Though his objective is clear, his goals steadfast, he still finds time to be human - to breathe. He’s spent his time between work and school reading, playing guitar, taking walks, talking to his friends and family back home, and looking out at the stars above. Many, like me, are consumed with achieving, garnering clout, clothes, success--whatever to feed the monster of productivity, without ever allowing ourselves the space to breathe. Jerónimo, on the other hand, has achieved both the greatest goal of his adolescence and the greatest goal of each day, and by default, the greatest goal of one’s life: maintaining one’s personhood; a skill underdeveloped in today’s world. Using strength garnered through hundreds of late-night chats with friends and early morning dog walks, Jerónimo has put his smalltown sensibilities to the ultimate test: withstanding the heat of the fifty states’ frying pan.

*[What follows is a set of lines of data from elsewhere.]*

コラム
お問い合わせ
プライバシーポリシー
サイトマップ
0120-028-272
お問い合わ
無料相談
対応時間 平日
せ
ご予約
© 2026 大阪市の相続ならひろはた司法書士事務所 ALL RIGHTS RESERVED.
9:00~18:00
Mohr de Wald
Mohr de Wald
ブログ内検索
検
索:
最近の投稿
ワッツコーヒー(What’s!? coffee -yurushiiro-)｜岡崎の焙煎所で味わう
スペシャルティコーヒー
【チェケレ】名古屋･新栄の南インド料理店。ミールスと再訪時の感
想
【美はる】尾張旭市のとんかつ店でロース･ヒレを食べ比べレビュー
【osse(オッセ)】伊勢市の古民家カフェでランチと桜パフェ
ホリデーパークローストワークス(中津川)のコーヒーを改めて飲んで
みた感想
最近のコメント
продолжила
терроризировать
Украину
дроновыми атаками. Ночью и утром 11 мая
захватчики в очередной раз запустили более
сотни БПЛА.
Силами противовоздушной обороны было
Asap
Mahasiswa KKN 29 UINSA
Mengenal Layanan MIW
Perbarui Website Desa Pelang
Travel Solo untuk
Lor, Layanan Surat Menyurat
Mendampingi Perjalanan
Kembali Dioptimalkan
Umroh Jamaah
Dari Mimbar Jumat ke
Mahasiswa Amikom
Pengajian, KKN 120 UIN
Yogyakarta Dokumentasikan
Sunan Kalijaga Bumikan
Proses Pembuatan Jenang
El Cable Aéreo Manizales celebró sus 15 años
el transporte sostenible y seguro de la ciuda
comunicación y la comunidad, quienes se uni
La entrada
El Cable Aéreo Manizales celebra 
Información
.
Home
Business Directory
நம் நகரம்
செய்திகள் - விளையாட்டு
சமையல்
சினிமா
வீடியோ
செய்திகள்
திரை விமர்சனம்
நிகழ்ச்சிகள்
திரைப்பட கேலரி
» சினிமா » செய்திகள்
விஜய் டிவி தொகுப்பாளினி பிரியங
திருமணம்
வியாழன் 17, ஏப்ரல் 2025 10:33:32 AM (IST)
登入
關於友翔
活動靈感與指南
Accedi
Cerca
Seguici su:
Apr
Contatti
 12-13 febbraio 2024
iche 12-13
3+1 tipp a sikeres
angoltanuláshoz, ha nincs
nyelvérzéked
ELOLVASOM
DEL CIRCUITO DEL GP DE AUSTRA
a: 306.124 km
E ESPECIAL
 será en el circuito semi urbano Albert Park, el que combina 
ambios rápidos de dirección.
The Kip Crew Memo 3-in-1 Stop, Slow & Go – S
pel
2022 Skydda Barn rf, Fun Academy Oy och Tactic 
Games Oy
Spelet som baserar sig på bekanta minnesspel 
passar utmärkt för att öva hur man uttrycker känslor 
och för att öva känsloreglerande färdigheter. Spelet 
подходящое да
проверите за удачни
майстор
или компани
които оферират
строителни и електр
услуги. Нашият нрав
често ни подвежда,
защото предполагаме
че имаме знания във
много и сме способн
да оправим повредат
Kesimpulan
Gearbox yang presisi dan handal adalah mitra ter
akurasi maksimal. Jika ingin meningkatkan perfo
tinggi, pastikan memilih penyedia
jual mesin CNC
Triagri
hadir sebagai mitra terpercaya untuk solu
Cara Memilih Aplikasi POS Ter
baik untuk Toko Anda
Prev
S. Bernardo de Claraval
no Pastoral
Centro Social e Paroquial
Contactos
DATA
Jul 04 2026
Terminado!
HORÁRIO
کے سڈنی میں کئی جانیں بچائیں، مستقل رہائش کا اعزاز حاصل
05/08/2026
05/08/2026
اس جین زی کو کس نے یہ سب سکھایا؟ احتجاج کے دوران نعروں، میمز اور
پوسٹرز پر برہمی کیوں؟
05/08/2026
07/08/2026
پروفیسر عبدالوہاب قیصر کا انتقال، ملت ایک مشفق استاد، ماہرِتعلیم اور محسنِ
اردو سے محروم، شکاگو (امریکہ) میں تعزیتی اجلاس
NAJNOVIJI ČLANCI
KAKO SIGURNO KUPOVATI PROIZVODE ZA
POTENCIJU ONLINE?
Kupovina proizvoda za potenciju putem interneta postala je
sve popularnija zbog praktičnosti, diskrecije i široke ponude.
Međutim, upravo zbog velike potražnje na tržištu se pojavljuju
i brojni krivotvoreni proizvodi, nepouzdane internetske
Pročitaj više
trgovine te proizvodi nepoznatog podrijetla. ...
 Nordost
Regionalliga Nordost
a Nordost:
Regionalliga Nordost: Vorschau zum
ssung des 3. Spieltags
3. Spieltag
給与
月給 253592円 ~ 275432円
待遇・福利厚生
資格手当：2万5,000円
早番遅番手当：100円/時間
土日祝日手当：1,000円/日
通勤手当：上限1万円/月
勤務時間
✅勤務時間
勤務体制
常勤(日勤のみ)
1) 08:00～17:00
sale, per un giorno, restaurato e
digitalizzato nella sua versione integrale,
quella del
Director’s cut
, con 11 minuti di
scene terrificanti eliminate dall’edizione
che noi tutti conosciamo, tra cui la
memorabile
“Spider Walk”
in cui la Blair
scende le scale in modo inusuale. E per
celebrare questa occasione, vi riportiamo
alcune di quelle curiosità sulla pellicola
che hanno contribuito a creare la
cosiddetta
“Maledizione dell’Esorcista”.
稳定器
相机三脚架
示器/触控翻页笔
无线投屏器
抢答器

“No one talks to each other…....people have forgotten what it means to be human,” he says. When describing his friends back home, he noted how each of them were vastly different from himself. He talked of their intense and lively conversations, of parties and potlucks on plowed fields, and the feeling that his friends weren’t just with him for a good time--they were with him, as a brother or as a sister. This sort of community camaraderie is exceedingly rare in the states, particularly among our generation. Maybe it’s because of social media, maybe the urge to succeed trumping our humanity, or maybe it’s something else. Either way, Jerónimo’s achievements and perspective serve as a helpful reminder (or maybe a desperate plea) to never forget who we are, beyond all goals.
“Think of me as your reminder of the purpose of Sunday,” Jerónimo said. “I am your reminder to rest, to let yourself be, to be human. Tomorrow you will need another reminder, whether it be a book, a walk, or just a breath, but you need to remind yourself every day that you are alive.”